During the past century science has become so focused on the material and the secular as to deny what was one of the essential characteristics of Western scientists going back three millennia: piety. Ancient Greek scientists perceived religion and science to be part of the same pursuit into the nature of being. Medieval scientists followed the Aristotelian path to discovering what they conceived to be the nature of God. Renaissance and Enlightenment scientists could hardly doubt that the Creation that they studied via mathematics, physics, chemistry, biology, and geology is Elder Scripture, the word of God older than, and just as authoritative as, the Old and New Testaments. The nineteenth-century geologist Edward Hitchcock’s belief that religion and geology are commensurate, the turn of the century psychologist William James’ belief that religion played a vital role in human psychology, and the early twentieth-century physicist Albert Einstein’s desire to know through science the mind of God, reveal that some nineteenth and twentieth century scientists relied on piety to approach the scientific study of human and natural phenomena.
Science is a pious enterprise and endeavor, involving a sense of awe of the universe and a realization that being plays a role, whatever that might be, in its creation and constancy. Pious scientists have had an awareness of the profundity of existence, of life, and the role of something, an act moving upon potential, making and sustaining life.
Scientific and religious thought are complementary not contradictory. Scientists prior to the modern age were convinced that their research into nature shed light on the divine. The most valid response to God the Creator was a pious attempt to understand His Creation. Thinkers showed piety through natural theology; a belief in the continuity of and order in the universe; belief in natural laws; and a belief that human reason can (and will) discover natural laws.
Cultural and social influences during the past four centuries have led to a questioning of the divine role in the creation of the universe, resulting in a reconsideration of God the Creator, the divine role in the creation of the universe that is revealed through divine works, resulting in more of a general anonymous sense of a great mystery in the universe that could or could not be divine.

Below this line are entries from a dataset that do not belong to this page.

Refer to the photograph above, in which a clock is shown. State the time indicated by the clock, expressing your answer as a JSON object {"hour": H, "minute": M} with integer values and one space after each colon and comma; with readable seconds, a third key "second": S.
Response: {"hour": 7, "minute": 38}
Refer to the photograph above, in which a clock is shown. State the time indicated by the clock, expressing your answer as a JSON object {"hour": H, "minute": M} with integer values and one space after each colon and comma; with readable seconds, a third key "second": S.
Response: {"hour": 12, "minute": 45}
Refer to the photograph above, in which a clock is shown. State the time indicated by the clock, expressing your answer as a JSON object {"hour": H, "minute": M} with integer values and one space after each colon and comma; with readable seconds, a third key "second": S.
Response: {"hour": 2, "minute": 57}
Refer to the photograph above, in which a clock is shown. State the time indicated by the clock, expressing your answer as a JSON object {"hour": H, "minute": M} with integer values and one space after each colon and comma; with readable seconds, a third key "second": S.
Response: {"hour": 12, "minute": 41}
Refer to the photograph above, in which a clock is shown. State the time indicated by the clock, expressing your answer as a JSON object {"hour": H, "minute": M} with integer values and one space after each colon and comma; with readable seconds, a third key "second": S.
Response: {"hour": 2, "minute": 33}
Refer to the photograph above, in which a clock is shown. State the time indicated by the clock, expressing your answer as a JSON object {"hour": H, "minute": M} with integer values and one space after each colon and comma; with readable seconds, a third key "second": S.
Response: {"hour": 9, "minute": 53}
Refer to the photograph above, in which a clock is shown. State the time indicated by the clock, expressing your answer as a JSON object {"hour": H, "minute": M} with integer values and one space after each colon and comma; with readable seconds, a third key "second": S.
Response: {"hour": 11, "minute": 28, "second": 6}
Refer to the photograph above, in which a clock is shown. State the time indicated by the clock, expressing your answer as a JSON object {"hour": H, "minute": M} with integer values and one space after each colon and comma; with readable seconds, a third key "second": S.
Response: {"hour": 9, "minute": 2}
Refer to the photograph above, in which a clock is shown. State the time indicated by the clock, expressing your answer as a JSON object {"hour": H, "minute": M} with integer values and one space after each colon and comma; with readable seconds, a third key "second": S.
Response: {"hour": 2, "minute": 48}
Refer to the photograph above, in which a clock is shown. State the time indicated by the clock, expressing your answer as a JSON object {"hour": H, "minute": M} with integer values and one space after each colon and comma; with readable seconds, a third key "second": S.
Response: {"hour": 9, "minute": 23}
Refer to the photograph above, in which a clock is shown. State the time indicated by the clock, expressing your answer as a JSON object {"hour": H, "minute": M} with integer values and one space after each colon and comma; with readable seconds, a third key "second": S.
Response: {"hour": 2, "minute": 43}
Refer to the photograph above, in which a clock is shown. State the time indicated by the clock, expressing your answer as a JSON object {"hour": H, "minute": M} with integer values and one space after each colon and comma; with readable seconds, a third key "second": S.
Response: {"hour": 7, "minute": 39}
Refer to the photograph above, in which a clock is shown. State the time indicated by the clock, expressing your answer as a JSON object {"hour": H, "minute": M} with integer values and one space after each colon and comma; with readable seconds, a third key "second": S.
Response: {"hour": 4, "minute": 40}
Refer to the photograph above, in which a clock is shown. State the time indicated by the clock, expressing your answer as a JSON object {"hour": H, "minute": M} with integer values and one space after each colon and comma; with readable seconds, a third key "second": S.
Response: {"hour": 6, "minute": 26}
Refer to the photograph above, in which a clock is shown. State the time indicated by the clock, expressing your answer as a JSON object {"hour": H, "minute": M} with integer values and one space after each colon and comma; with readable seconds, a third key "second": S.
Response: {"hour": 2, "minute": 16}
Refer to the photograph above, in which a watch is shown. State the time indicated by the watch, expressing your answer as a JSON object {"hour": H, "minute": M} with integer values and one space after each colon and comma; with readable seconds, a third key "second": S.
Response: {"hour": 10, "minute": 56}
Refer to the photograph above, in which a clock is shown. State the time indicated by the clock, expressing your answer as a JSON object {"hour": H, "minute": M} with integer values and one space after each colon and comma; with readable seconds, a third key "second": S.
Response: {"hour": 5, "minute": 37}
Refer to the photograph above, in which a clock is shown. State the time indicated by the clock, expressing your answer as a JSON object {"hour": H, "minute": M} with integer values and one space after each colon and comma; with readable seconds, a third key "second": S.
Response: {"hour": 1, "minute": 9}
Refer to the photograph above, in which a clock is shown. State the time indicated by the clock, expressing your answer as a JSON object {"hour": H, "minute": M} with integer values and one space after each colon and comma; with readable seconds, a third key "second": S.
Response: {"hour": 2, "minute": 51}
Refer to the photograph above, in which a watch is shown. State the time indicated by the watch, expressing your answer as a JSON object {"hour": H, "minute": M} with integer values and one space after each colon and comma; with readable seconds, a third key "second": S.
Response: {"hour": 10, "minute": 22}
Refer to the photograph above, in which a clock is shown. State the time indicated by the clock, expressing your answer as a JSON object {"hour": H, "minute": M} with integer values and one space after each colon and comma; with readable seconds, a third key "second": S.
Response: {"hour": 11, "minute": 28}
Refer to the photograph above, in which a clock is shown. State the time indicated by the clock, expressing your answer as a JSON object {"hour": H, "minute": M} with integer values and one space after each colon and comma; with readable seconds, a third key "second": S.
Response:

There was a definite change from the seventeenth to the twentieth centuries in the perception of God the Creator. Thomas Kuhn’s notion of the paradigm in scientific thought helps to explain this change. The seventeenth century was a time of a providential God in control of all aspects of natural and human history. The eighteenth century moved toward a deistic God the Creator who put in motion a Creation that required very little divine intervention. Skepticism bringing about by the critical discoveries of the nineteenth century resulted in the sense of the divine as a vague supernatural force that has some sort of a role in the vastness and complexity of the universe. Thinkers in the twentieth into the twenty-first centuries have been increasingly agnostic and atheistic in doubting any kind of supernatural agency at work in the universe.
Piety changes during this time from a clear sense of a personal God, a Christian God, to a more generic sense of a Creator God to a more amorphous mysterious presence; but during the whole there is an awareness and awe of the universe and (perhaps) its maker that is pious if not religious, piety being a sense of wonderment and humility when faced with a natural phenomenon that sometimes seems to defy explanation. The pious scientist historically has engaged in a search to know the secrets of the universe and to reach the limits of human understanding within the context of nature, an overwhelming entity of mystery that dwarfs any one of us, which generates a pious response, demanding reverence, stewardship, humility, dedication, and faith, and which generates a sense of the rational continuity of time and place and awareness of purposeful change, that answers exist to questions, that order not chaos exists, that reason and knowledge are possible. Piety is the response to the realization that we live in a universe of positive, rational, predictable, orderly phenomena. At the same time the pious scientist recognized that nature represents a vast unknown of which humans would always be ignorant of the deepest secrets. As the natural theologian Cotton Mather once proclaimed, “there is not a fly, but that would confute an atheist,” which was as much an admission of his own ignorance before God’s creation as it was a condemnation of agnosticism and atheism.
The scientist derived piety from an awareness of ignorance. The humility, lack of hubris, ability to know that one does not know (or quite know), marks the pious thinker, who is expectant, open-minded, in a way awaiting discovery, knowledge, but knows that knowledge is never absolute, always subject to constraints, changes, interpretations. It is this ability to have faith that knowledge exists, which faith drives the seeker to know, that defines the pious scientist. Such knowledge is acquired in time, therefore cannot be absolute, rather is relative, in a process of accumulation. The pious scientist knows that one day he and she will know. In the meantime the pious scientist is on a quest, every day, to gain knowledge that will only terminate with death.
I wonder, is the driving motivation for those who pursue the physical, life, social, behavioral, and mathematical sciences, piety?